Tableau n° 1. Liste du nombre d’espèces de déprédateurs répertoriés entre 1934 et 1972.
  1934 1943 1953 1967 1972
Virus 1 5 5 105 109
Bactéries 5 5 5 14 14
Champignons 77 80 80 153 173
Nématodes 6 6 6 12 13
Acariens 5 6 7 21 23
Insectes 140 145 155 267 278
Mollusques 2 4 4 6 6
Oiseaux 0 0 0 8 8
Mammifères 0 4 4 19 19

L’inventaire réalisé, qui ne prétend pas à l’exhaustivité, constitue un élément d’appréhension de l’évolution numérique des déprédateurs. Ce chiffrage, strictement descriptif, permet de constater un accroissement considérable des espèces ou agents infectieux contre lesquels les producteurs doivent se prémunir. Nous devons tenter, avant d’aborder les remèdes disponibles, de fournir des explications des modifications quantitatives que nous venons de signaler.

Notes
40.

ANONYME, « Le nombre des plantes utiles comparées à celui des nuisibles » dans la revue bibliographique du Bulletin de la Société de pathologie végétale de France, tome 2, 1915, p.81 [Commentaire des travaux de Paul NOEL, directeur de la station d’entomologie agricole de la Seine-inférieure, et extrait d’un article de la Revue horticole de l’Algérie, juillet-décembre 1914]

41.

Jean BRUNETEAU, « À propos des invasions de sphinx », dans Revue de zoologie agricole et appliquée, n°1, janvier 1932

42.

A. S. BALACHOWSKY, « Sur les dégâts provoqués par la galéruque de l’Aulne dans les cultures fruitières du sud-ouest de la France, par modification accidentelle de son régime alimentaire », dans Bulletin de la Société entomologique de France, juin 1939, tome 44, pp. 174-175

43.

Jean FEYTAUD, « Sur les parasites accidentels de la vigne et des arbres fruitiers », dans Revue de zoologie agricole et appliquée, n°1-2, janvier-février 1940, pp. 13-16

44.

Les ouvrages utilisés sont les suivants :

Henry FAES, Marc STAEHELIN, Paul BOVEY, Les ennemis des plantes cultivées, Publié par l’Association suisse des Professeurs d’agriculture, Librairie Payot, 1934, 384 p.

Henry FAES, Marc STAEHELIN, Paul BOVEY, La défense des plantes cultivées, Publié par l’Association suisse des Professeurs d’agriculture, Librairie Payot, 1943, 510 p.
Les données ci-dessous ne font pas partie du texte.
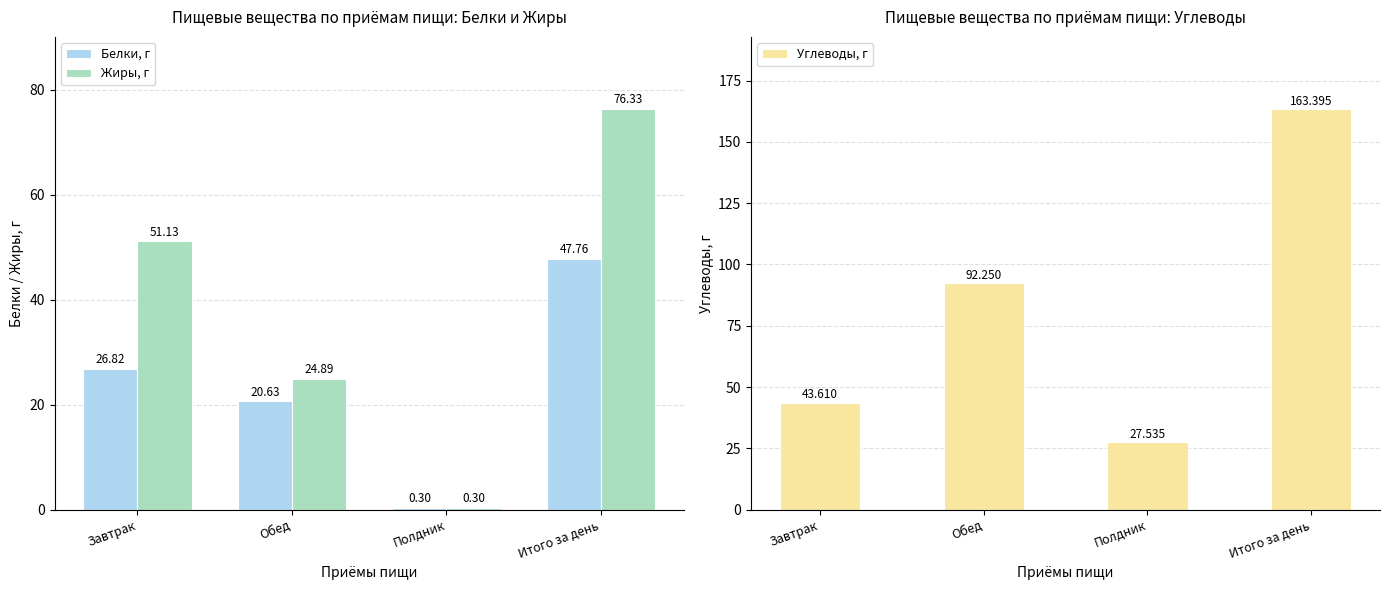

Which has a higher value, Обед or Полдник?

Обед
Henry FAES, Marc STAEHELIN, Paul BOVEY, La défense des plantes cultivées, Publié par l’Association suisse des Professeurs d’agriculture, Librairie Payot, 1953, 647 p.
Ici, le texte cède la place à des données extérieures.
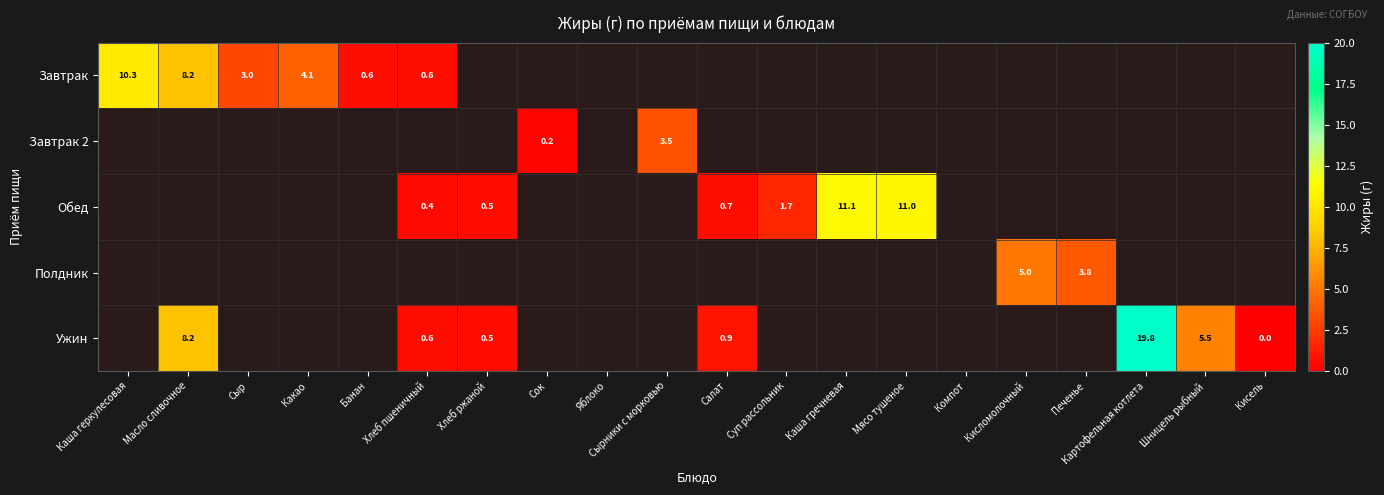

True or false: Полдник has a value of 5.2 at Печенье.

False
Paul BOVEY (sous la direction de), La défense des plantes cultivées, Publié par l’Association suisse des Professeurs d’agriculture, Librairie Payot, 1967, 847 p.

Paul BOVEY (sous la direction de), La défense des plantes cultivées, Publié par l’Association suisse des Professeurs d’agriculture, Librairie Payot, 1972, 863 p.